Support for Multiple Platforms

Abuild was designed to work on multiple platforms. It includes a structure for referring to platforms and for encapsulating platform-specific knowledge. This makes it easier to create portable build structures for portable code.

Efficiency

Abuild aims to be as efficient as possible without compromising build integrity. Abuild calculates as much as possible up front when it is first invoked, and it passes that information to backend build programs through automatically-generated files created inside its own output directories. By computing the information one time, abuild significantly reduces the degree to which its backend build programs' rules have to use external helper applications to compute information they need. Abuild's configuration files and build tree traversal steps are designed in such a way that abuild never has to perform unbounded searches of a build tree. This enables startup to be fast even on build trees containing thousands of build items.

Encapsulation

Build items encapsulate knowledge about what is required by their users in order to make use of them at build time. The user may also create build items with restricted scope, thus allowing private things to be kept private. This makes it possible to refactor or reorganize individual components of a system without affecting the build files of other build items that depend on them.

Declarative Build Files

The majority of build item configuration files are declarative: they contain descriptions of what needs to be done, rather than information about how to do it. Most end user configuration files contain nothing but variable settings or key/value pairs and are independent of the platform or compiler used to build the item. For those cases in which a declarative system is insufficient to express what needs to do be done, abuild provides several mechanisms for specific steps to be defined and made available to the items that need them.
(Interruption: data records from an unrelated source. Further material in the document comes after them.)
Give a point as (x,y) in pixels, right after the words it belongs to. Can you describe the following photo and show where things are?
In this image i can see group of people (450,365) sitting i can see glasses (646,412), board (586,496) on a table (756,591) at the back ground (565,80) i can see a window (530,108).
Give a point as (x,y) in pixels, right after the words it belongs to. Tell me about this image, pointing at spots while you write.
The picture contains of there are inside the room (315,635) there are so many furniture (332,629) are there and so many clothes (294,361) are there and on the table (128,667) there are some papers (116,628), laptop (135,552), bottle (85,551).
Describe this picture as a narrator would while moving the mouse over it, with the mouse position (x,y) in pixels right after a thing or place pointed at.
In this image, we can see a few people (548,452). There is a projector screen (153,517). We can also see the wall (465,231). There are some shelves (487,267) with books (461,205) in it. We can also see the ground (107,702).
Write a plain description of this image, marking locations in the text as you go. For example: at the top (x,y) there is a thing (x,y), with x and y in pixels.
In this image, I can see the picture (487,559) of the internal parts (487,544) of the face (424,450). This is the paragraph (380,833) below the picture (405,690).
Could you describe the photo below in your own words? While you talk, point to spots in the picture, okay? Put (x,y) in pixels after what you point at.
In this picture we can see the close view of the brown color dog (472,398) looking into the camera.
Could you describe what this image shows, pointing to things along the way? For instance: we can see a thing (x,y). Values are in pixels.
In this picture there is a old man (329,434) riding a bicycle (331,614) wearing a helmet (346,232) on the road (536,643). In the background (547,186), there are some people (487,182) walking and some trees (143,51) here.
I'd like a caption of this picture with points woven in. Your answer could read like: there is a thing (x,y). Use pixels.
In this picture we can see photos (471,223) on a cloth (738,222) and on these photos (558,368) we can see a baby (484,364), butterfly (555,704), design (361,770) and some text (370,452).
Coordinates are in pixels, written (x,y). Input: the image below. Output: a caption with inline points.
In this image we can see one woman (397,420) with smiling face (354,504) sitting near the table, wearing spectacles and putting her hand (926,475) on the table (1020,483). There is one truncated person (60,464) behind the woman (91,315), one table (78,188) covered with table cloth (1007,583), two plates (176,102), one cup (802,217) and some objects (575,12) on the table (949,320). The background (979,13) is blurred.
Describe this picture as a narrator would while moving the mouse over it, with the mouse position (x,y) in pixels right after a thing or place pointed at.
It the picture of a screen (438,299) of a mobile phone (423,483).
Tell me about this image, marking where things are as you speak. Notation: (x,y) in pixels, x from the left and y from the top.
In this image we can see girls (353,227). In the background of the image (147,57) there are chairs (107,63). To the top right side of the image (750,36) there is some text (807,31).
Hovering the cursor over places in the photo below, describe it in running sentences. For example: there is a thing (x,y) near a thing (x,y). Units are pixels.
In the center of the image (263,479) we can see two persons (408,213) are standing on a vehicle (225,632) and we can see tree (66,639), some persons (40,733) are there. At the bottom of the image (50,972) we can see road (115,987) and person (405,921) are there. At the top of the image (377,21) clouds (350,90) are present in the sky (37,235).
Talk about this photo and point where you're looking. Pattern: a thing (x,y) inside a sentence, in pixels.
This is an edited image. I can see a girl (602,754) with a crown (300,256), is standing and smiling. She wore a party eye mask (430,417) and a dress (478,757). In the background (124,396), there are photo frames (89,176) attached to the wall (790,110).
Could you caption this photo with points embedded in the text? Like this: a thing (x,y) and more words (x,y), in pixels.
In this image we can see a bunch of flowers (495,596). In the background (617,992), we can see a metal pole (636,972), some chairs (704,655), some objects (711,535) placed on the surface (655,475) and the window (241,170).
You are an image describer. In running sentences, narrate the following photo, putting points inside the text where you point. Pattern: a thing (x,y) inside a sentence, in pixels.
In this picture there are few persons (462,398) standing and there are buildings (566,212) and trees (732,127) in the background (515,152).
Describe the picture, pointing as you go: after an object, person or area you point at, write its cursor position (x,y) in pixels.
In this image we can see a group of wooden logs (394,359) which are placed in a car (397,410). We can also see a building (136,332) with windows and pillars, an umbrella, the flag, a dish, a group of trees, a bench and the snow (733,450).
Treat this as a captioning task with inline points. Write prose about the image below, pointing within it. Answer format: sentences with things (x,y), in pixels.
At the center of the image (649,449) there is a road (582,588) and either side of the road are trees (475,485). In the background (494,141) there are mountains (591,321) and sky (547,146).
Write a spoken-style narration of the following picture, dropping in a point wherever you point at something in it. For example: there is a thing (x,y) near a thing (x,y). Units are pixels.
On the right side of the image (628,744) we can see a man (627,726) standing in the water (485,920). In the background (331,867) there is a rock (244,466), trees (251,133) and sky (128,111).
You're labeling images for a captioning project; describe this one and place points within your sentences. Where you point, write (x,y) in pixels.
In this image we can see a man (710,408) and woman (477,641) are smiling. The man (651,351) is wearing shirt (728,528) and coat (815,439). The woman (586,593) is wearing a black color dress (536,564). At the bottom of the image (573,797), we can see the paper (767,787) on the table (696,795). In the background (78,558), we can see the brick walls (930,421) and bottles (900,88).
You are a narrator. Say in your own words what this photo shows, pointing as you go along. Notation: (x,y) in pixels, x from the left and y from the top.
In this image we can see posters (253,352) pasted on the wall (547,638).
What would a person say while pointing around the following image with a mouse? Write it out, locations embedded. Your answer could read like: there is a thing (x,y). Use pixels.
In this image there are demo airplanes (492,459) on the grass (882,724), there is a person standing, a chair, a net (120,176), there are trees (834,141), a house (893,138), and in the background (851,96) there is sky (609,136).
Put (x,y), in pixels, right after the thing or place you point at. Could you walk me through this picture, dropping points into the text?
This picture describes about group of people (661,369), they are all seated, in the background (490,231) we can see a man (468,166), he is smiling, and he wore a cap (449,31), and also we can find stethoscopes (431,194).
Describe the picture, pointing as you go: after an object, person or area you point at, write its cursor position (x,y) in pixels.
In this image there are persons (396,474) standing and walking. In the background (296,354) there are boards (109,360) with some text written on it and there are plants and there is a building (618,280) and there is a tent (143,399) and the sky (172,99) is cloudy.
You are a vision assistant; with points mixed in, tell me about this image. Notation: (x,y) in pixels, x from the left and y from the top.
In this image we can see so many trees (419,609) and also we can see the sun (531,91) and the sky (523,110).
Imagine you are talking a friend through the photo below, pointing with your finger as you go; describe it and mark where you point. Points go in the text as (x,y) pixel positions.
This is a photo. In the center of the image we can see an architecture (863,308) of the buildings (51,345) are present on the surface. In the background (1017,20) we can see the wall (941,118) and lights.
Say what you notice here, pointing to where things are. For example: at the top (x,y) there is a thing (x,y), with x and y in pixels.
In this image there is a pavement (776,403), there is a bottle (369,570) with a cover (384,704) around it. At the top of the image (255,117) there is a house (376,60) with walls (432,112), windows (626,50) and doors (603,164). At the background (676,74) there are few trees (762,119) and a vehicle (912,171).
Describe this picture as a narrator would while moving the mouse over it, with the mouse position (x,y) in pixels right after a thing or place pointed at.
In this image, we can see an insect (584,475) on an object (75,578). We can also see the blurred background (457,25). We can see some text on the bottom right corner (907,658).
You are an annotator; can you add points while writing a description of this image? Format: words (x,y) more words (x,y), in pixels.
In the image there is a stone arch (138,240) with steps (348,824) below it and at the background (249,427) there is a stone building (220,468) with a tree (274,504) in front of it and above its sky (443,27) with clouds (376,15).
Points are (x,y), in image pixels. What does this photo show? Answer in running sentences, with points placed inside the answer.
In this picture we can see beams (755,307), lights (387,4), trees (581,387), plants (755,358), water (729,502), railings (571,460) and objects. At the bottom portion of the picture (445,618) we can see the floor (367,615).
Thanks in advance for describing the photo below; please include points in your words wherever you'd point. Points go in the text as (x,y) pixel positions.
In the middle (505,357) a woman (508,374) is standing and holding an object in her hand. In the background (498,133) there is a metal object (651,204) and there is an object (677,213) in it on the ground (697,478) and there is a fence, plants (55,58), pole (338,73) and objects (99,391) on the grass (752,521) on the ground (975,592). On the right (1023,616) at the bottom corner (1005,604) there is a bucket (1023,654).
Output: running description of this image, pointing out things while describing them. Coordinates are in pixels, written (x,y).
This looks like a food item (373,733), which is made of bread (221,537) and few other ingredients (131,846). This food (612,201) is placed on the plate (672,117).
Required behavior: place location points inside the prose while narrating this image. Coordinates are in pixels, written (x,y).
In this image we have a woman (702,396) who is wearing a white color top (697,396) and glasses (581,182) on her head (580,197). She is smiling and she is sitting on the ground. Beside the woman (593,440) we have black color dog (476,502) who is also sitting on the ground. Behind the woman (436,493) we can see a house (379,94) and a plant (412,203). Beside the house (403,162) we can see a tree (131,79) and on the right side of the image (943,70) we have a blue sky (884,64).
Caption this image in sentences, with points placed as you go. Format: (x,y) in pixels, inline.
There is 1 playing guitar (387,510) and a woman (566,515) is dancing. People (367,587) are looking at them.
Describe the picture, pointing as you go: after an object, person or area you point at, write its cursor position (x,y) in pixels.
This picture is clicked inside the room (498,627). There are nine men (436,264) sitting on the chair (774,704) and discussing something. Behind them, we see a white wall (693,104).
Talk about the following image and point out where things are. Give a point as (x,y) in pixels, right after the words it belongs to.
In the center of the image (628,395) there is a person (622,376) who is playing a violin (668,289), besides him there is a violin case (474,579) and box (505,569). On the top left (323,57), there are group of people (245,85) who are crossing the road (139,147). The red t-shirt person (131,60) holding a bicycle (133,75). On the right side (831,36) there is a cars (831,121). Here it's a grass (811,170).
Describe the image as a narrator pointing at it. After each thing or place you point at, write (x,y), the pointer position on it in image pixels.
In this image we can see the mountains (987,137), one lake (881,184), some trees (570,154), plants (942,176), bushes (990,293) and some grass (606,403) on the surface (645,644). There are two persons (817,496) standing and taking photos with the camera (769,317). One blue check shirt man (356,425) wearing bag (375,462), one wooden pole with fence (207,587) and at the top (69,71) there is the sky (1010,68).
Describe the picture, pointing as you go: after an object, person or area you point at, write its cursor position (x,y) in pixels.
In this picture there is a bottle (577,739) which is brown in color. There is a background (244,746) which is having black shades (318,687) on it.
Support for Multiple Backends

The parts of abuild that manage dependencies and build integrity are distinct from the parts of abuild that actually perform builds. Abuild current uses either GNU Make or Apache Ant, accessed through a Groovy language front end, to perform builds. [2] The internal integration between abuild and its backend build programs is fairly loose, and adding additional backends requires relatively minor and localized code changes. In addition, abuild requires only the backends that a particular build tree uses to be present on your system when you are performing a build. That is, if you are building only Java code, you don't need GNU Make, and if you're building only C and C++ code, you don't need a Java or ant environment.



[2] There is also support for ant using xml files. This was the primary mechanism for using ant in abuild 1.0, but it is deprecated in version 1.1 in favor of the much more flexible and capable Groovy-based backend. Throughout this document, we refer to it as the “deprecated xml-based ant” framework.